Plasma facing components are key to enduring high heat flux (HHF) loading from high-temperature plasma in nuclear fusion reactors. Understanding their thermal-mechanical behavior and cracking failure mechanisms related to structural designs and fabrication technologies during HHF loading is of great significance for improving their servicing performance and R&D (research and development) levels. In this study, a particular deep cracking failure process on the tungsten layer of a flat-type divertor mockup during 1800 cycles of 10 MW m(-2) HHF loadings is completely monitored and measured with a special improved digital image correlation (DIC) technique. It is found that the DIC measurement under the HHF loading environment is improved successfully to capture fine deformation and strain fields with a spatial resolution less than 0.35 mm so that field strain on a 1 mm thick copper interlayer and deep crack initiation at several microns scale on the tungsten layer are measured out.

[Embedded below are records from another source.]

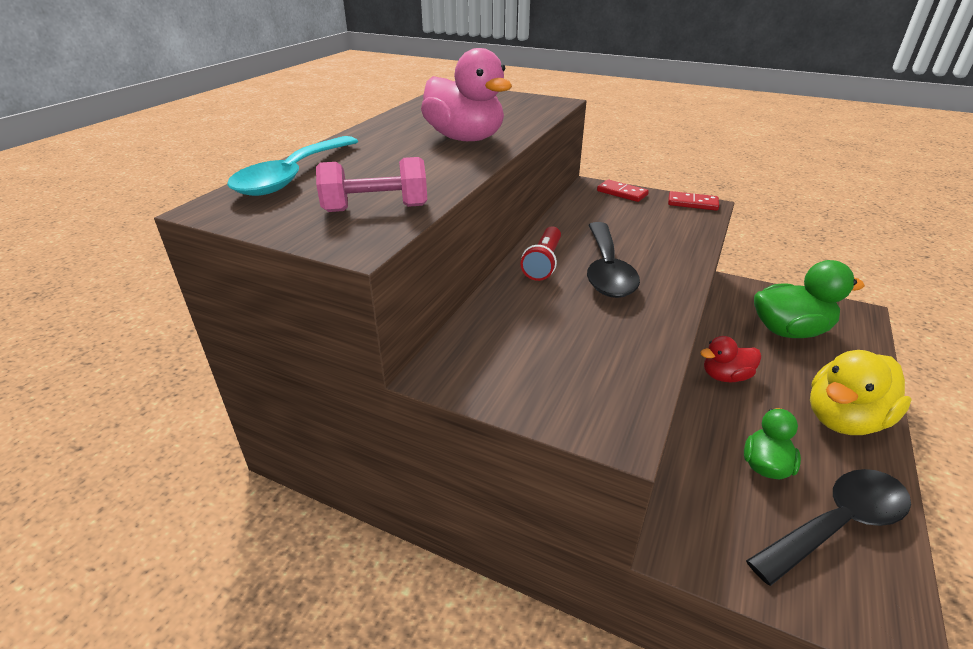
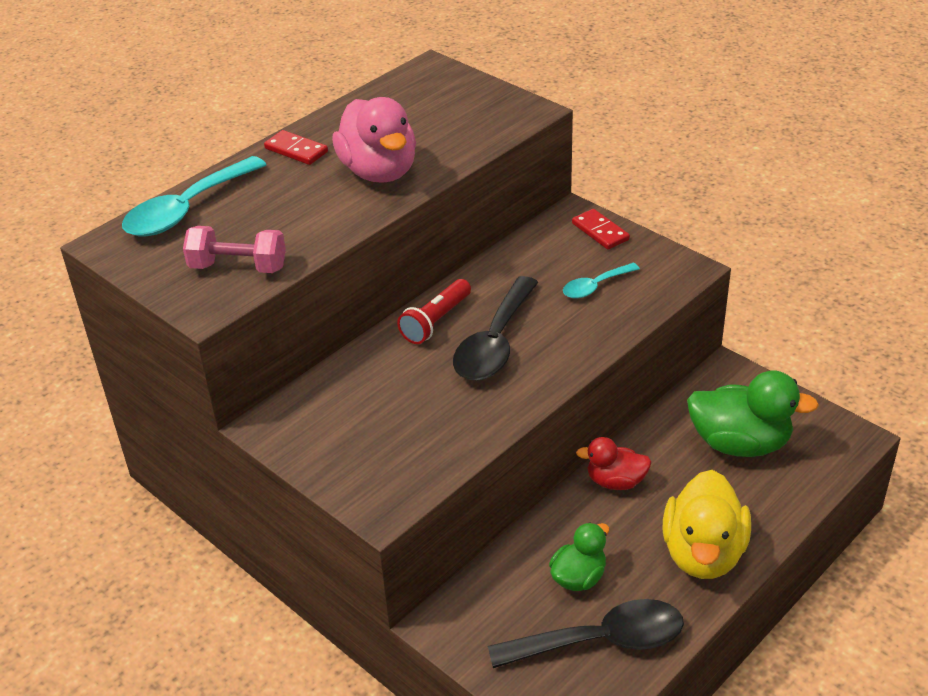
camera: 20 degrees right, 5 degrees up
(651, 223) = (595, 286): none -> turquoise spoon
(692, 203) = (673, 263): red domino -> red domino (296, 150)
(844, 419) = (703, 553): yellow duck -> yellow duck turned 60 degrees counterclockwise

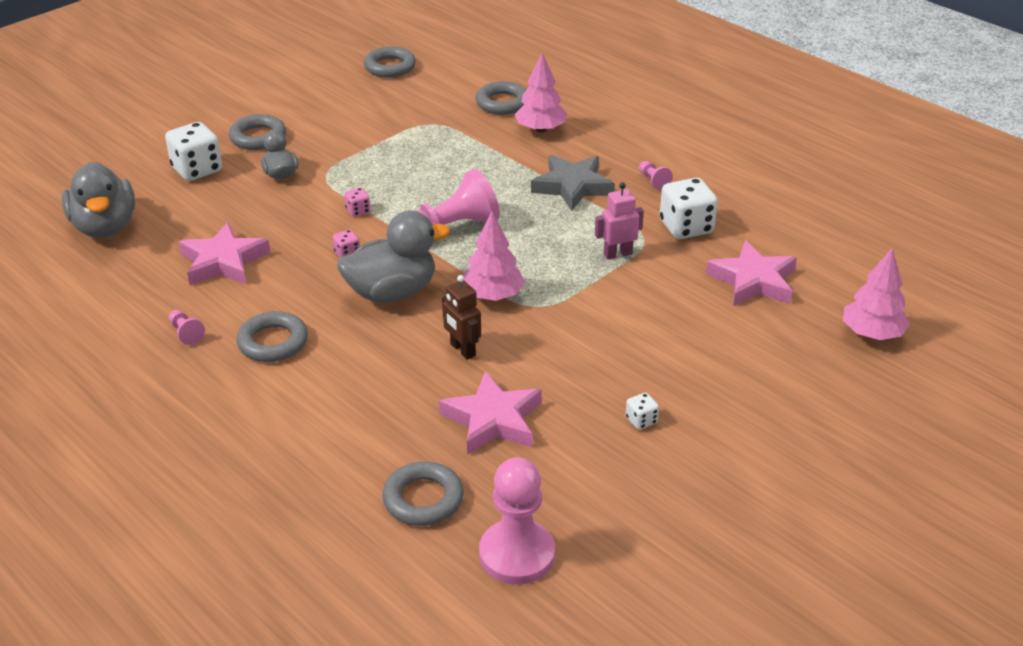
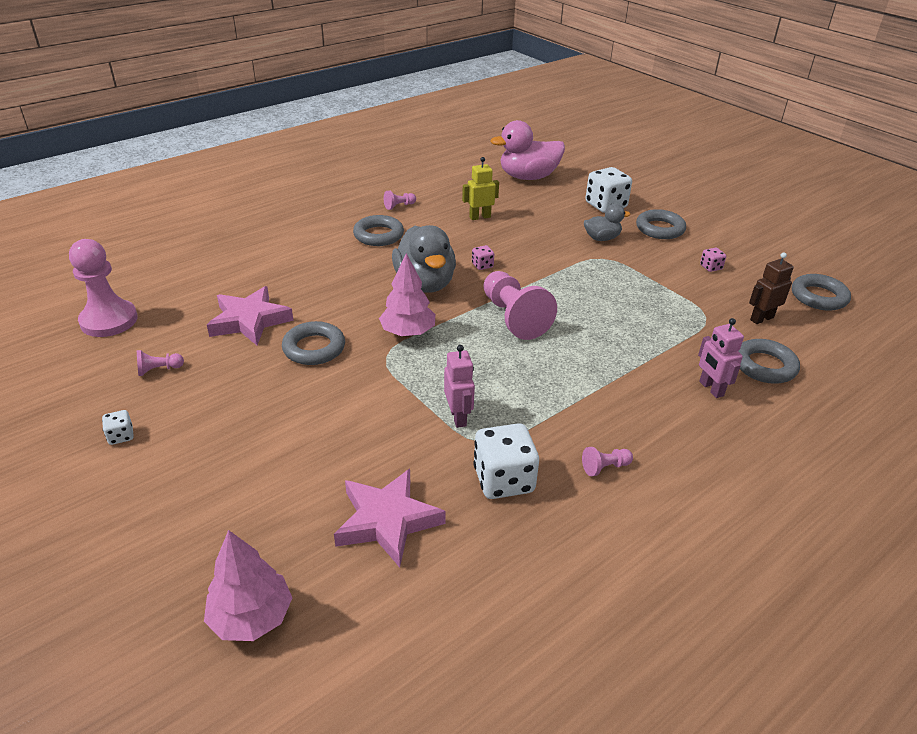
camera: 95 degrees right, 0 degrees up
(105, 227) = (528, 177): grey duck -> pink duck
(223, 261) = (480, 217): pink star -> yellow robot
(358, 211) = (545, 272): pink dice -> pink dice (710, 267)
(423, 499) = (187, 287): grey ring -> grey ring (314, 348)
(462, 350) = (339, 312): brown robot -> brown robot (761, 318)
(540, 129) = (711, 389): pink tree -> pink robot
(572, 186) = (590, 400): grey star -> none
(605, 472) = (159, 370): none -> pink pawn
(641, 420) = (206, 398): white dice -> white dice (121, 436)

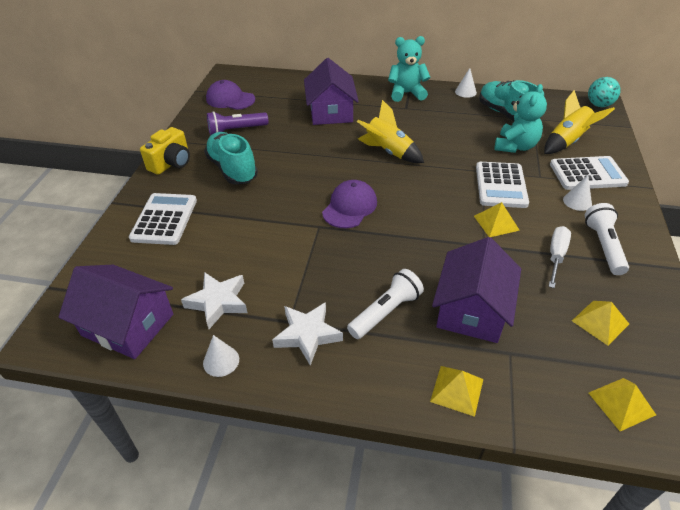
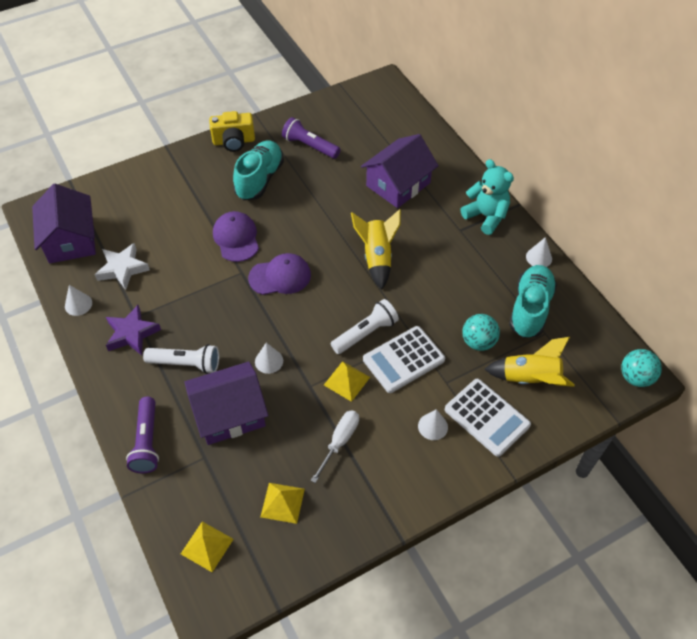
camera: 50 degrees right, 10 degrees up
(164, 219) = (172, 184): white calculator -> none
(230, 99) = (348, 111): purple cap -> purple cap (236, 238)
(307, 335) = (132, 333): white star -> purple star
(434, 256) = (269, 361): none -> white cone
(457, 390) = (147, 442): yellow pyramid -> purple flashlight
(515, 146) = (478, 342): turquoise teddy bear -> turquoise ball
(556, 255) = (340, 441): white screwdriver -> white screwdriver turned 45 degrees counterclockwise
(603, 246) = (383, 470): white flashlight -> white flashlight (365, 333)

Based on both full field and local strain and displacement measurements of the target divertor mockup, the thermal mechanical behaviors from deformation to crack initiation and propagation are successfully measured and traced. It is revealed that for the baseline copper interlayer design of a flat-type divertor mockup, the accumulation of plastic strain in the copper interlayer during ratcheting damage induces enough tensile stress on the tungsten layer during HHF cycles, leading to cracking and fracture failures even in its elastic state earlier than the copper LCF lifetime. Current Structural Design Criteria for ITER In-Vessel Components rules fail to cover this kind of ratcheting cracking failure mode in the design stage. New design models or mechanical validation rules to resolve this design blind spot should be established in the future.